Budapest 1956, Prague 1968 et plus récemment l'expédition punitive de 2008 contre une république de Géorgie : c'est un pénible sentiment de déjà-vu que suscite le déferlement de troupes russes en Ukraine sur fond d'indignation – et d'impuissance – occidentales. Déjà vu et même déjà vécu, pourraient renchérir les Libanais : ils ne sont que trop instruits en effet du péril qu'encourent en permanence les petits poissons, quand la nature leur a assigné le voisinage de bien plus gros qu'eux.

Surtout dans son état actuel de dislocation et de dévastation, la Syrie n'est certes pas la Russie; sous les Assad père et fils pourtant, et toutes proportions gardées, elle a longtemps usé contre le Liban de pratiques proprement (?) staliniennes. Ses chars ont labouré notre terre, que le feu de ses canons s'est acharné ensuite à cuire et recuire. Elle a envoyé des milliers de Libanais mourir dans ses goulags et elle a assassiné ou fait assassiner nombre de chefs locaux. Elle a fait de notre pays sa chasse gardée ; et même éclopé, le régime baassiste conserve intacte sa capacité de nuisance. Pire encore, elle peut toujours compter sur l'indéfectible fidélité de ces nostalgiques de l'occupation qui se refusent à penser Liban d'abord. Du moins les Ukrainiens de Crimée que l'on voit à la télé hisser les couleurs de l'envahisseur ont-ils l'excuse, eux, d'être russophones...
- - -
• **Consignes**:
**1)** Répondez brièvement à ces questions sur la page :
(a) En quelle année a eu lieu l'expédition punitive contre la Géorgie ?
(b) Sous quels dirigeants la Syrie a-t-elle usé de pratiques staliniennes contre le Liban ?
(c) Où la Syrie a-t-elle envoyé des milliers de Libanais mourir ?
**2)** Relevez, s'il vous plaît, chaque ligne des fiches où figure le mot "clef".
Les fiches n'ont aucun lien avec la page.

• **Données à traiter**:
- - -
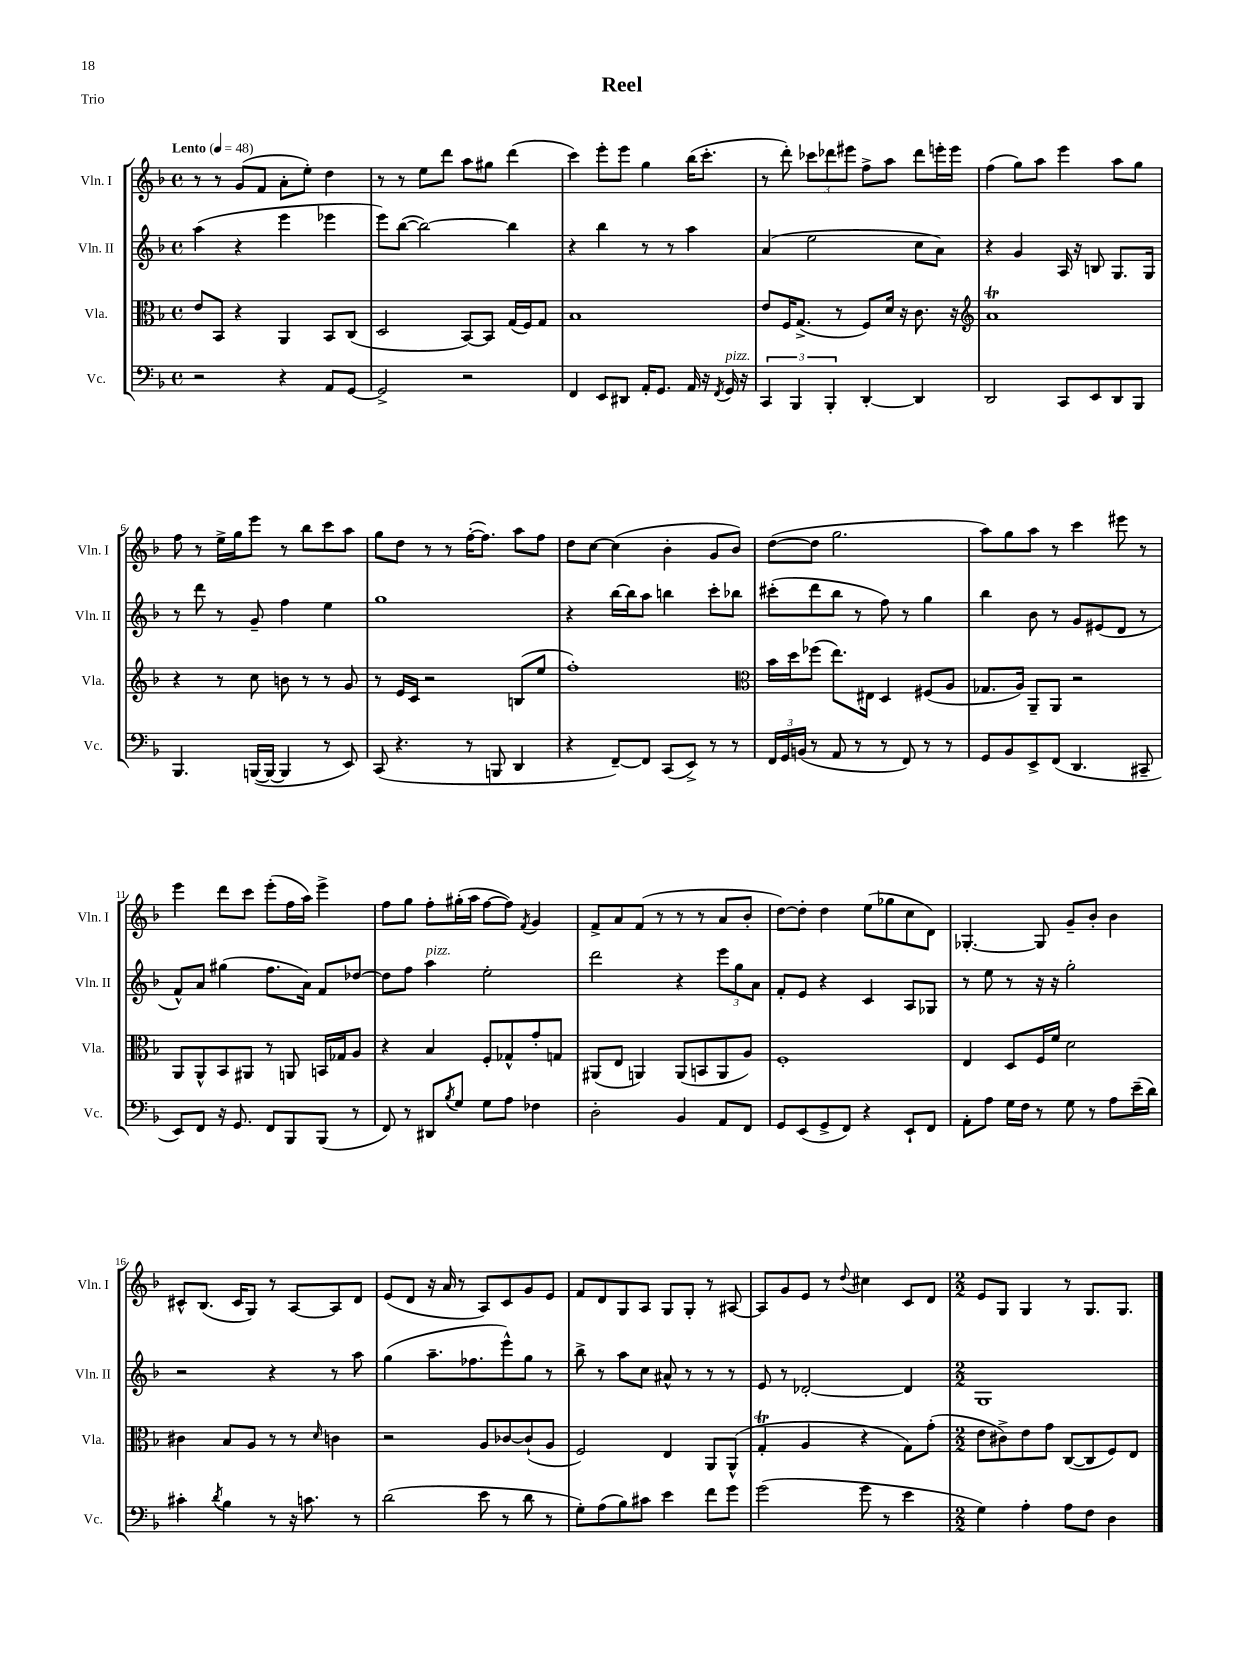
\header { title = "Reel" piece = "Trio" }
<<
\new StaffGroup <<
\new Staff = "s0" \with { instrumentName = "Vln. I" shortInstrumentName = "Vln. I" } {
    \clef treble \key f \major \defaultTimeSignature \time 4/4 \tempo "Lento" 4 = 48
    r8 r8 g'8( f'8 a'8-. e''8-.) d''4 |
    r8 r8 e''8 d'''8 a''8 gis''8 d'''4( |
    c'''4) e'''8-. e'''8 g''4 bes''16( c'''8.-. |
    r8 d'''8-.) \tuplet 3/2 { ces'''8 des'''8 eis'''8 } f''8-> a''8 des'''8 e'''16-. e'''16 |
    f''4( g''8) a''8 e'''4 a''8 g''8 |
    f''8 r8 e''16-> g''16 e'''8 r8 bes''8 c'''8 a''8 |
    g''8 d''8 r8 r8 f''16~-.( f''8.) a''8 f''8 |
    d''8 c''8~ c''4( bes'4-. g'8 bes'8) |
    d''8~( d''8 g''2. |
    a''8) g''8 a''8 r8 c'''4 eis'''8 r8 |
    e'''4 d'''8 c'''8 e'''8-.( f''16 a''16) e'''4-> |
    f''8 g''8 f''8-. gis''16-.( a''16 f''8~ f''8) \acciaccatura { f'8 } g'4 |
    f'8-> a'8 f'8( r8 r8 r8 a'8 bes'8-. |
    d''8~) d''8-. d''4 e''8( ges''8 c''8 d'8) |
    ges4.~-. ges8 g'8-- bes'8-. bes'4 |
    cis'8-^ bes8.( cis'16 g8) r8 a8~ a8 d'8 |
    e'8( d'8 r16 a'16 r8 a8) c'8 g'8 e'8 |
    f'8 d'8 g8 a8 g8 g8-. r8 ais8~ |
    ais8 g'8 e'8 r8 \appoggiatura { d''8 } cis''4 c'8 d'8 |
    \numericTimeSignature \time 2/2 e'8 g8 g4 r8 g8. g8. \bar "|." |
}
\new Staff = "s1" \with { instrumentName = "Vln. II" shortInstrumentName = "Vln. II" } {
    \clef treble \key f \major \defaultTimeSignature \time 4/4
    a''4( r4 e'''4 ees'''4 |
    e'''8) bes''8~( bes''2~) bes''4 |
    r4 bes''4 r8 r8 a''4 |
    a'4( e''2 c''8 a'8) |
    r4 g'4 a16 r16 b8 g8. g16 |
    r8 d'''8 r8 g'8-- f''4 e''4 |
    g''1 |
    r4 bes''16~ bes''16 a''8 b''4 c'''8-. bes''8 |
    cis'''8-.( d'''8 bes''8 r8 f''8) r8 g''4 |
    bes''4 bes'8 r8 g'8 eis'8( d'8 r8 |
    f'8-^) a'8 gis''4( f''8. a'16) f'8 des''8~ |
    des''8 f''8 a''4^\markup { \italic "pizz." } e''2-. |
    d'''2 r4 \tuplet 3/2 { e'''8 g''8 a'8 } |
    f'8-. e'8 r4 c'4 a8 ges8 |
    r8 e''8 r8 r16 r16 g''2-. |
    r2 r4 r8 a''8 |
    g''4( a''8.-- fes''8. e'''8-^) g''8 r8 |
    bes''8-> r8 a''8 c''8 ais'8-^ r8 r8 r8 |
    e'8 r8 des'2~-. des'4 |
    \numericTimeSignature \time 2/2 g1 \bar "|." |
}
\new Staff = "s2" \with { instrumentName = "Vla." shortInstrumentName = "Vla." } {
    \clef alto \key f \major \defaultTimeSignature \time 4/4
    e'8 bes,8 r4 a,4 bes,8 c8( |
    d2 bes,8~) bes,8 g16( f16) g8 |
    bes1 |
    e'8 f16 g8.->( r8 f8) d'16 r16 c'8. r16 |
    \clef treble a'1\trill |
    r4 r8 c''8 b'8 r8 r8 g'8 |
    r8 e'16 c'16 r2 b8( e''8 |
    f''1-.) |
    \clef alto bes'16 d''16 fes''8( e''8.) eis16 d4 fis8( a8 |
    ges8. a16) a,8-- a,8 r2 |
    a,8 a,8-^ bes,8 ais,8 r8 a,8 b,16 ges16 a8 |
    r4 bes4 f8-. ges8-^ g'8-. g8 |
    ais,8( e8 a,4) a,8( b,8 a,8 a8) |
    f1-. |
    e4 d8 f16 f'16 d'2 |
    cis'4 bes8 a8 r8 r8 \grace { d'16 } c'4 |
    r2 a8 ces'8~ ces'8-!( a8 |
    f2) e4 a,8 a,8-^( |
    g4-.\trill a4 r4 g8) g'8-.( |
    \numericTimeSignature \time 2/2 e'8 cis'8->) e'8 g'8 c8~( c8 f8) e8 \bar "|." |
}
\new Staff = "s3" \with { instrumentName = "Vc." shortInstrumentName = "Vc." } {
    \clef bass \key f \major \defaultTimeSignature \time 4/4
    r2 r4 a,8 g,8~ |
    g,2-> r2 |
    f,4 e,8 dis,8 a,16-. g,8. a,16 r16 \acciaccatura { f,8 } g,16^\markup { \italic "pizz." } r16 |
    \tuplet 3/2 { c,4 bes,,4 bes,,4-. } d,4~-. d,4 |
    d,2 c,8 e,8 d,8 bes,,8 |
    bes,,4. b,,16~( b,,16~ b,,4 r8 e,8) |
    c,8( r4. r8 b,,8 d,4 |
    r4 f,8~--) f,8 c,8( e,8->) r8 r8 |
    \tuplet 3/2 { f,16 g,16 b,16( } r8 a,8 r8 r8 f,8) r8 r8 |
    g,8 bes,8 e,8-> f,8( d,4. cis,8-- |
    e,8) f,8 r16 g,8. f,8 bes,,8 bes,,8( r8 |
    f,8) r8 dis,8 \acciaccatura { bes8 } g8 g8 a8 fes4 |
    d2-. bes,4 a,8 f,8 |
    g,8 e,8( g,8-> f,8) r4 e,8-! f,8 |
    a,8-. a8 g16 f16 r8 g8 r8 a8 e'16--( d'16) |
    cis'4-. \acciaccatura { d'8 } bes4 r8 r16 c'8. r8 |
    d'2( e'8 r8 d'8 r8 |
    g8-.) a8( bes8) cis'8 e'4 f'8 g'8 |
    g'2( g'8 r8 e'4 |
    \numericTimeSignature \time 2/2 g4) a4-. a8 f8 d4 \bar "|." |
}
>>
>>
- - -
• **Corrigé**:
**1)**
(a) En 2008.
(b) Sous les Assad père et fils.
(c) Dans ses goulags.

**2)**
    \clef treble \key f \major \defaultTimeSignature \time 4/4 \tempo "Lento" 4 = 48
    \clef treble \key f \major \defaultTimeSignature \time 4/4
    \clef alto \key f \major \defaultTimeSignature \time 4/4
    \clef treble a'1\trill |
    \clef alto bes'16 d''16 fes''8( e''8.) eis16 d4 fis8( a8 |
    \clef bass \key f \major \defaultTimeSignature \time 4/4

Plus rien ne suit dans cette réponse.